As an example, consider the stock market. On any given day there are thousands of traders buying and selling from each other. Each trader is acting broadly sequentially, but the group of them put together are an interacting concurrent system. If you took the same set of traders and the same stock levels and re-ran the system, you would not be surprised to get a different set of trades during the day. The traders are a concurrent system. In contrast, consider the matter of producing statistics about a day’s trading. There might be millions of trades to process, so you may consider splitting the work between several computers. But you would expect that no matter how you divided up the work, you should always get the same result — anything else would indicate a bug! The challenge is how to divide up the work to get it done fastest. This is a parallel processing problem.

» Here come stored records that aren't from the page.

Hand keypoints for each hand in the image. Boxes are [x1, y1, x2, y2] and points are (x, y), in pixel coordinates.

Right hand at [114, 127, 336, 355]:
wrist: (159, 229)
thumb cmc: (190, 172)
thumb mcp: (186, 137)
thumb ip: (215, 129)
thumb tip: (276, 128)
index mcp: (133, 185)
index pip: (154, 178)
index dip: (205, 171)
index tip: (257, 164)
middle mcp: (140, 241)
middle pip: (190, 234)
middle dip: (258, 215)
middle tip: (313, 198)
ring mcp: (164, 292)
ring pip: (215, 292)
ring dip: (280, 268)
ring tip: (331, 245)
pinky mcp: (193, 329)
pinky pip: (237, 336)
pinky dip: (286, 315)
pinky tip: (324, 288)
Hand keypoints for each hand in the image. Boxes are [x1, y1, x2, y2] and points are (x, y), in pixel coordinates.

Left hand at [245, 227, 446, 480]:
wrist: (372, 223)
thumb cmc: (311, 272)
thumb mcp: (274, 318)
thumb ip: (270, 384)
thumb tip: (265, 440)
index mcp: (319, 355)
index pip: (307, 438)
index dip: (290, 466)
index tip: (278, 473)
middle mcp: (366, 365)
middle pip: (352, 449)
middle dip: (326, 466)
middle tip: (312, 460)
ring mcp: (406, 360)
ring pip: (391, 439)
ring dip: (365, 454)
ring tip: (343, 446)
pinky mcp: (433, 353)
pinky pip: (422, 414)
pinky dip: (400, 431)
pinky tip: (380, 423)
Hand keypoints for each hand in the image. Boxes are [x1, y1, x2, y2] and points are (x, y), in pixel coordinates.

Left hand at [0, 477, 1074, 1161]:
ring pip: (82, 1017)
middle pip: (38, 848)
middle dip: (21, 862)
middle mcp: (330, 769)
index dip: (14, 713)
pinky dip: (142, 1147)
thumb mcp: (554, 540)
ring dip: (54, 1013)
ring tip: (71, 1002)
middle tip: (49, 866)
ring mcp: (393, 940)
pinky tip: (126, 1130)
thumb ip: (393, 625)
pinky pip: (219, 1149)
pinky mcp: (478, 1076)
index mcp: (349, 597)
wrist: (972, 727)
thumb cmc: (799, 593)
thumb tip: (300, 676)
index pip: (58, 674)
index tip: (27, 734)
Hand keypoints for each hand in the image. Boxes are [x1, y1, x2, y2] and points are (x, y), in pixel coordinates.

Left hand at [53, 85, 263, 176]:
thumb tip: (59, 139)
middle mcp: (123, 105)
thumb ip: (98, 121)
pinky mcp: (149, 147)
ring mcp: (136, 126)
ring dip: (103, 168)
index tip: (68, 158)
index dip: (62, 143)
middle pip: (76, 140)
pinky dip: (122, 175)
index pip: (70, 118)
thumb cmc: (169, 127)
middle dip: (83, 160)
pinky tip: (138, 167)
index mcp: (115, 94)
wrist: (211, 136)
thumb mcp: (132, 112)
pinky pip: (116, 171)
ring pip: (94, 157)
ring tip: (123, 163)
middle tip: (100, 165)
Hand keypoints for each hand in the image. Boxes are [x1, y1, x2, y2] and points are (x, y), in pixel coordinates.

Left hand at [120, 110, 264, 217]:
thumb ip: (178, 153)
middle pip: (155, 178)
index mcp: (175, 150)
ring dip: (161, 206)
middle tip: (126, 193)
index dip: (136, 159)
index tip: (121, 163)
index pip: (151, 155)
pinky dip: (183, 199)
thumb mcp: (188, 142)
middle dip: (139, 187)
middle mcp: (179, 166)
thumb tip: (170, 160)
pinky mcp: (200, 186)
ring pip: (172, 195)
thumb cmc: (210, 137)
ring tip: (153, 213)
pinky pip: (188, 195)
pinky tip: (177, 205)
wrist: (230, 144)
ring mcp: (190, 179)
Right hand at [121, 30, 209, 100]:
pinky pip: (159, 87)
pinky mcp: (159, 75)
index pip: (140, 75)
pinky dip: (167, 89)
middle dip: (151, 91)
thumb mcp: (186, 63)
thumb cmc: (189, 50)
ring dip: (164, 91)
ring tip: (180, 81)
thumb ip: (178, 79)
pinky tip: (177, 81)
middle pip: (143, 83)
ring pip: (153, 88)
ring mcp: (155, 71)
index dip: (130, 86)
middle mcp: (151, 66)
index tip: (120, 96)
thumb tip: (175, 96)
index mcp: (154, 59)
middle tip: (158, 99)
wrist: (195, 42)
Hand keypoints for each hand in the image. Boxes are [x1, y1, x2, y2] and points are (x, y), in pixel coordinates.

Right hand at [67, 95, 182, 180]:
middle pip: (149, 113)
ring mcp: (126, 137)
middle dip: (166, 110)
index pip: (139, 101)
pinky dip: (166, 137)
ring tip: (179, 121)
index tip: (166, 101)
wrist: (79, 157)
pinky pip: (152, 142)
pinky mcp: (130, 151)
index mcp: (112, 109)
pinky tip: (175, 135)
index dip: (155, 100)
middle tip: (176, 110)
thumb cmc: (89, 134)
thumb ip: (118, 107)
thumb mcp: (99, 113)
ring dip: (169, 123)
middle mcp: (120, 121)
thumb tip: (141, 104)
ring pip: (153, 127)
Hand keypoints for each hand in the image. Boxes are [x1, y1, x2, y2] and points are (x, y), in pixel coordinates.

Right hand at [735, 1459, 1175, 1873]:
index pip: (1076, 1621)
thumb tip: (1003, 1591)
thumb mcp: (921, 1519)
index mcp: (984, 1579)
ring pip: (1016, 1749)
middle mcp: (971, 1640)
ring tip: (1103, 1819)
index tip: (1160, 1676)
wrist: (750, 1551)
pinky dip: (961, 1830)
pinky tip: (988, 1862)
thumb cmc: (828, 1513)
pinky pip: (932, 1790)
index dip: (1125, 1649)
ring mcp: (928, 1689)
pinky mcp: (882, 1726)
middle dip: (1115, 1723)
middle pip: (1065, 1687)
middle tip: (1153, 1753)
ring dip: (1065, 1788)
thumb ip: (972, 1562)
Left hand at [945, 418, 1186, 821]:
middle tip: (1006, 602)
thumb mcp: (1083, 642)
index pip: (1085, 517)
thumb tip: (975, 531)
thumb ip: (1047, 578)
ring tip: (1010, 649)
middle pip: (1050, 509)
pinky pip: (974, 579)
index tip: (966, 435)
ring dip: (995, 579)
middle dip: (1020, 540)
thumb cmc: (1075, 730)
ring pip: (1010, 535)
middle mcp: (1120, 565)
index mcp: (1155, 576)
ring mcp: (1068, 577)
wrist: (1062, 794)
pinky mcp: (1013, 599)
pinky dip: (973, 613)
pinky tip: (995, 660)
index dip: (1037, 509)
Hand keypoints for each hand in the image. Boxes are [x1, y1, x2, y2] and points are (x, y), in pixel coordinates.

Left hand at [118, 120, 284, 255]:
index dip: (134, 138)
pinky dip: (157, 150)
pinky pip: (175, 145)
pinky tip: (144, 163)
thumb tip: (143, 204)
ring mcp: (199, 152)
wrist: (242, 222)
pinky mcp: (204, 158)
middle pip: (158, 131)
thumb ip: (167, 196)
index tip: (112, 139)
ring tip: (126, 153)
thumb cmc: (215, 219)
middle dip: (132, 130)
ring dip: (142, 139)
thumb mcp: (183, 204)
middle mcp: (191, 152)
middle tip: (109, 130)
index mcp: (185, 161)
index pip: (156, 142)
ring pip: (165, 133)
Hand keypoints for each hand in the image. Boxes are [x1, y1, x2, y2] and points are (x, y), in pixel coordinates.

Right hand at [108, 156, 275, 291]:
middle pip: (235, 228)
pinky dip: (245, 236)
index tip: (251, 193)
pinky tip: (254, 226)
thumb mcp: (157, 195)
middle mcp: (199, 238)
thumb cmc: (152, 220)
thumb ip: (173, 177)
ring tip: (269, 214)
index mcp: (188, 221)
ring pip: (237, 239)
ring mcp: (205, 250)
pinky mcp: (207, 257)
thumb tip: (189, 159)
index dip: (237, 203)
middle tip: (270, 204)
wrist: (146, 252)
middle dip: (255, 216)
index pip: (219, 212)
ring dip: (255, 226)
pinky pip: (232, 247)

CHP actually somewhat blurs the line between the two. It supports concurrent programming, but if you design your concurrent system well, you can usually get parallel speed-up when the program is executed on a multicore machine. Anyone who has played with parallel programming will know that getting such a speed-up is not always easy, and often a program designed to go faster on multiple cores or multiple machines may actually go slower than it did on one core! So you may wonder why it is worth bothering with a concurrent programming library — why not just try for parallel speed-up later on, if and when you need it, but program sequentially until then. The answer is important:
It is much easier to sequentialise parallel code than it is to parallelise sequential code.
So logically, it is best to start by writing your code as concurrently as possible, and if that turns out to slow your program down, you can sequentialise the concurrent code. If you started with sequential code, bolting on parallelism later is not very viable. The functional programming community have been trying to automatically parallelise their programs since the 1980s, and it does not yet seem to have paid off.
When I say that you should start off programming concurrently, this does not mean counting the number of cores you’re likely to have available (2–8, at the time of writing) and trying to split your program into roughly that many concurrent processes. I mean you should write your program with tens, hundreds, thousands, maybe even millions of concurrnet processes (depending on what fits your program). If it turns out to be too concurrent, you can sequentialise parts. Write your program with as much concurrency as you can find, then worry about performance later. I hope to induct you into this concurrent mindset with this blog, using CHP in Haskell.